Simmer until liquid is reduce by half. Stir in mustard and Worcestershire sauce. Add beef broth and lemon juice and simmer for two minutes. Use immediately or cool, pour into a lidded container and refrigerate. Makes enough for 4 steaks.


* Few chefs have embraced the farm-to-table movement as enthusiastically as Ben Bebenroth, who actually leased a farm to supply his restaurant, Spice Kitchen + Bar in Cleveland. Beginning in June he will share this year’s chef-grown bounty with us at a farm stand at his Spice Acres Farm, 9570 Riverview Road in Brecksville.

I mention this because even at the height of summer it’s a gamble buying fruits and vegetables at produce stands and stores.
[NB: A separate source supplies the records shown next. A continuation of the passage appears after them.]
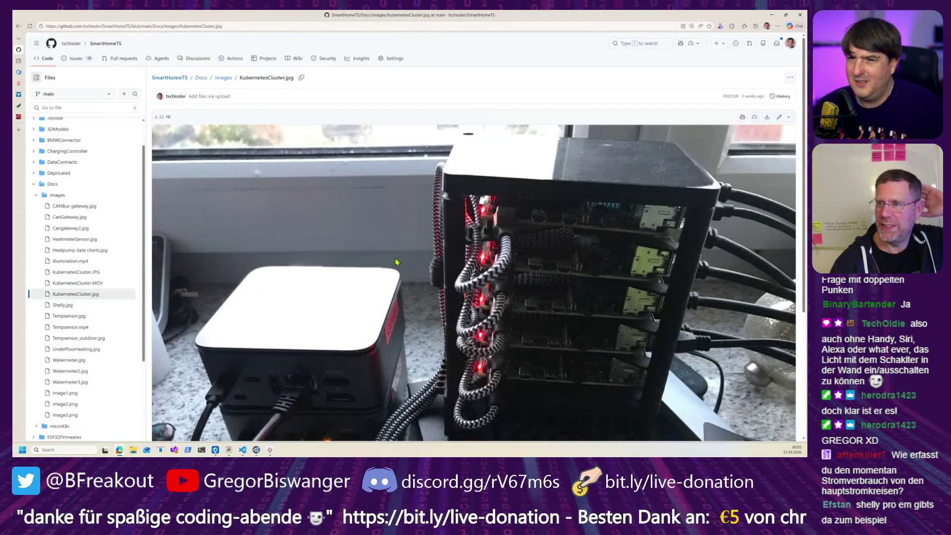
Step: Return to the SmartHomeTS README's Currently Implemented Functionality section, then bring the charging overview window forward
left_click(19, 26)
scroll(334, 344, "down", 3)
scroll(335, 344, "down", 15)
scroll(382, 232, "up", 4, "ctrl")
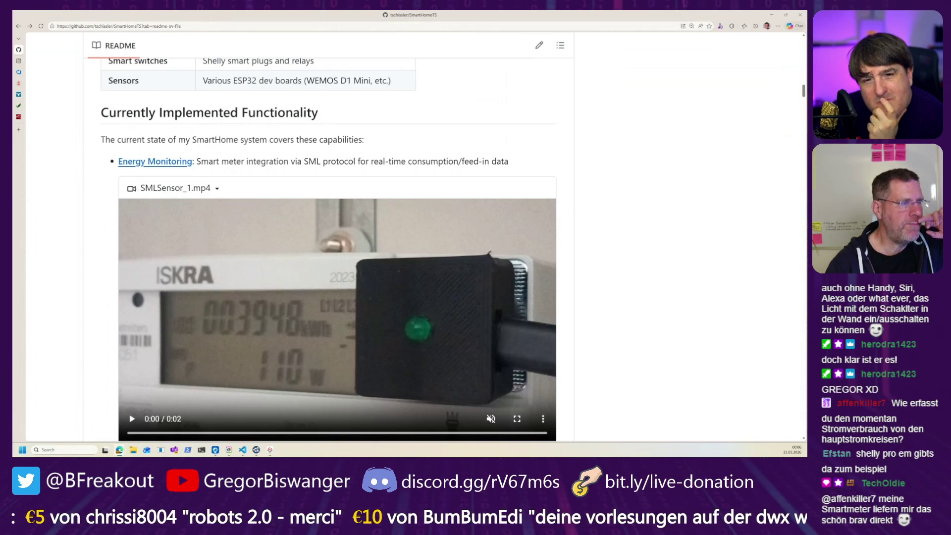
mouse_move(18, 72)
left_mouse_down()
mouse_move(137, 155)
mouse_move(95, 164)
mouse_move(23, 139)
left_mouse_up()
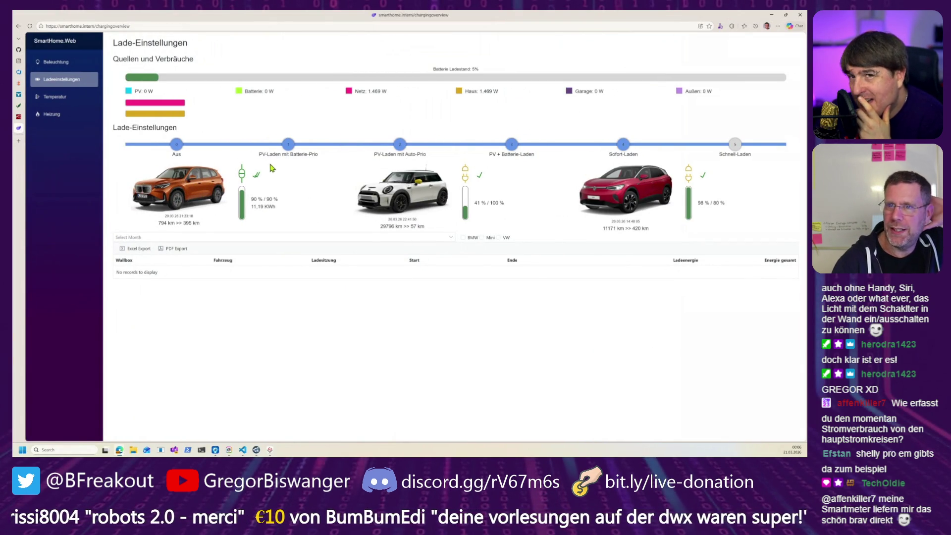
Step: Zoom the Lade-Einstellungen page in two steps to read the three cars' charge states and modes
key("ctrl+plus")
key("ctrl+plus")
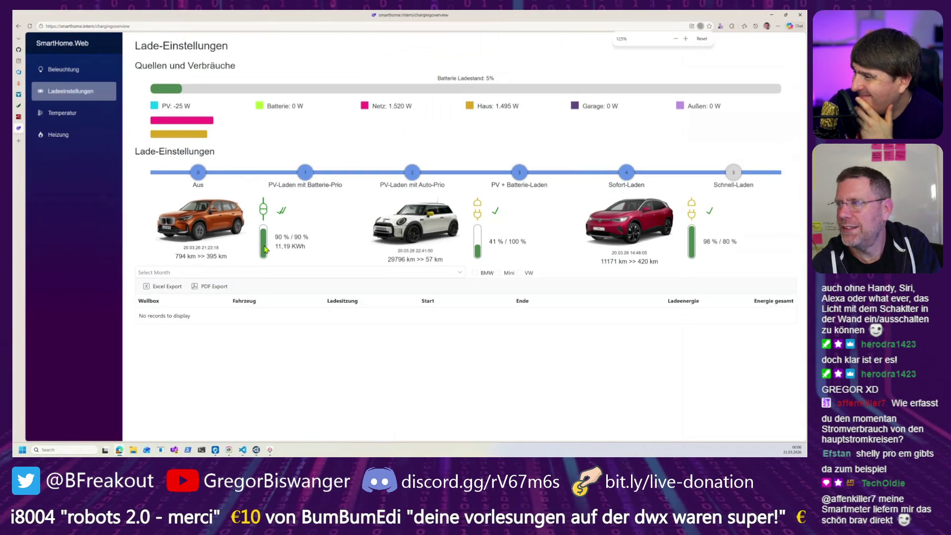
key("ctrl+plus")
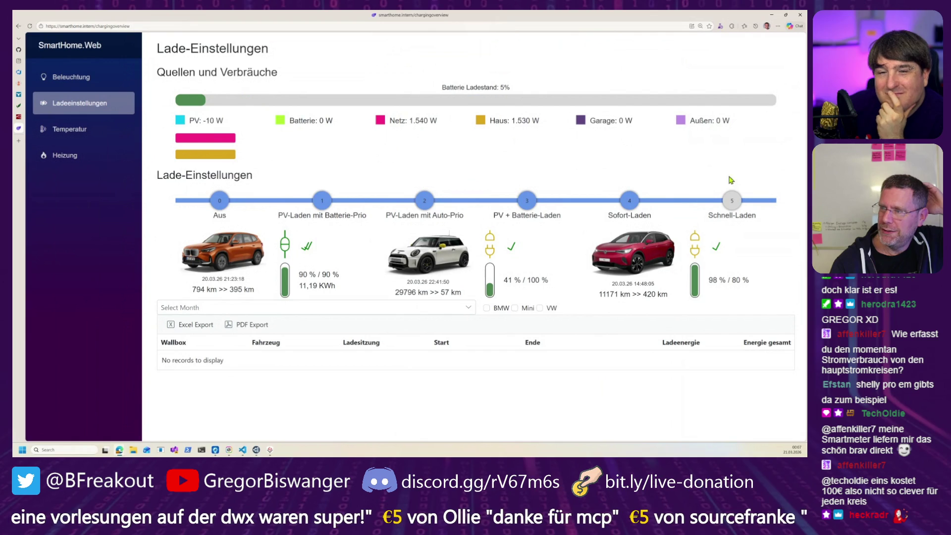
mouse_move(766, 203)
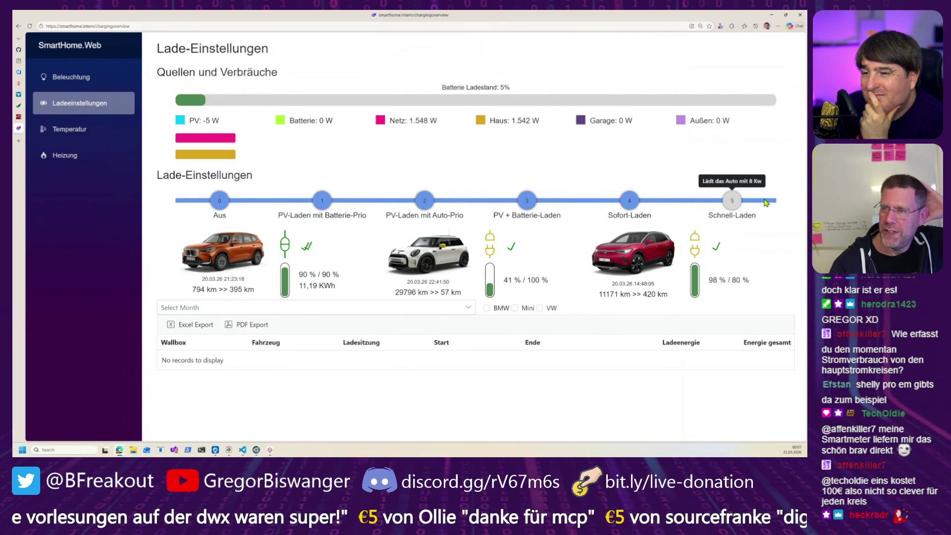
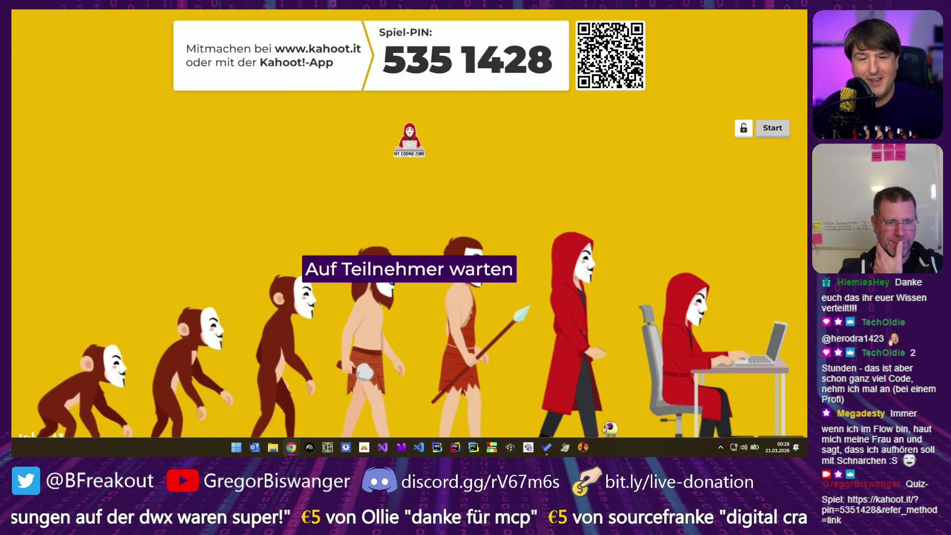
Step: Turn the game sound up slightly and show the join QR code enlarged
mouse_move(766, 444)
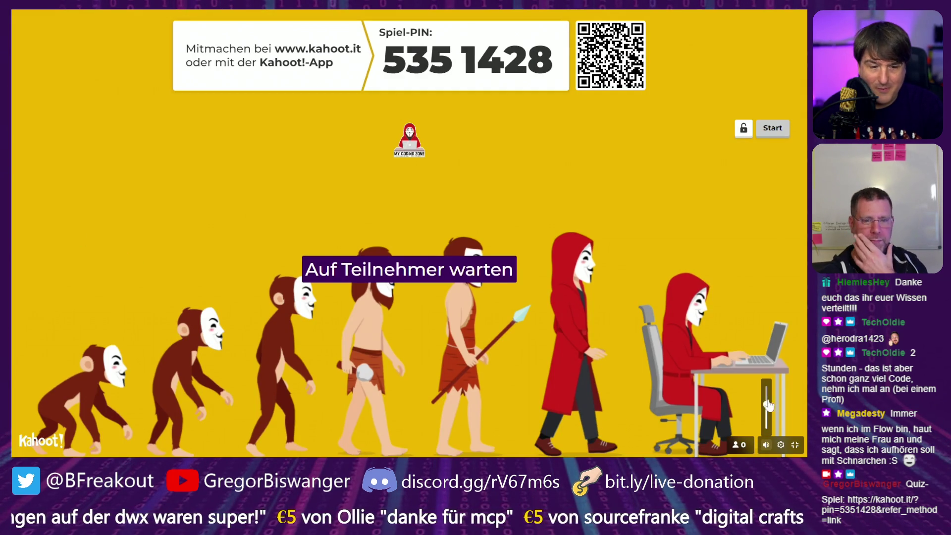
left_click_drag(768, 408, 768, 405)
Many have no connection to a farm and get trucked-in stuff from wholesalers. Wise consumers ask.

You won’t have to ask at Spice Acres, where eggs, vegetables, honey and flowers — the overflow the chef doesn’t use at his restaurant — will be sold from 9 a.m. to dusk Thursday through Sunday this summer. It is one of 11 leased farms in the Cuyahoga Valley National Park.

* Pizza love: For years I disdained thin-crust pizza as the spoil-sport Puritan cousin of lush, wanton, thick-crusted pies. No longer.

First I tasted a few crisp-crusted, imaginatively topped pizzas on vacation last summer in Colorado. Then I developed a craving for the brick-oven beauties at Pizza Fire (with several locations in Northeast Ohio), where thin disks of dough are topped and cooked in a matter of minutes while you watch.

Now I’m in act three of my obsession. Earth Fare, I discovered, sells fresh, unbaked 12-inch pizzas that crisp up beautifully in your home oven in about 10 minutes. Best of all, they cost just $10 and serve two, compared to the still-reasonable $9 or so personal pies at Pizza Fire.

I still love Rizzi’s bubbling, cheesy, thick-crust pizzas, and will no doubt return to them in time. But for now I’ll save a few bucks and a bunch of calories with my new fave from Earth Fare. Are there any other thin-crust pizzas I should try?

By the way, the area of Florida I visited in January is dotted with Pizza Fire-type places that proudly advertise their coal-fired ovens. Is it just me, or do other Northerners feel that “coal-fired” flavor is nothing to brag about?


From Sharon:
Have you ever used an Instant Pot? I am thinking about getting one but don’t know how useful it would be.

Dear Sharon: I haven’t but I plan to buy one soon. A fellow food writer swears by them. Mike Vrobel of Copley, who writes the popular Dad Cooks Dinner blog (see my list of favorites for the link), uses his Instant Pot as a pressure cooker to make quick after-work meals for his family. He even “baked” a cheesecake in one. l understand that the electric appliance also may be used as a rice cooker, slow cooker and steamer. They cost about $100 at discount stores.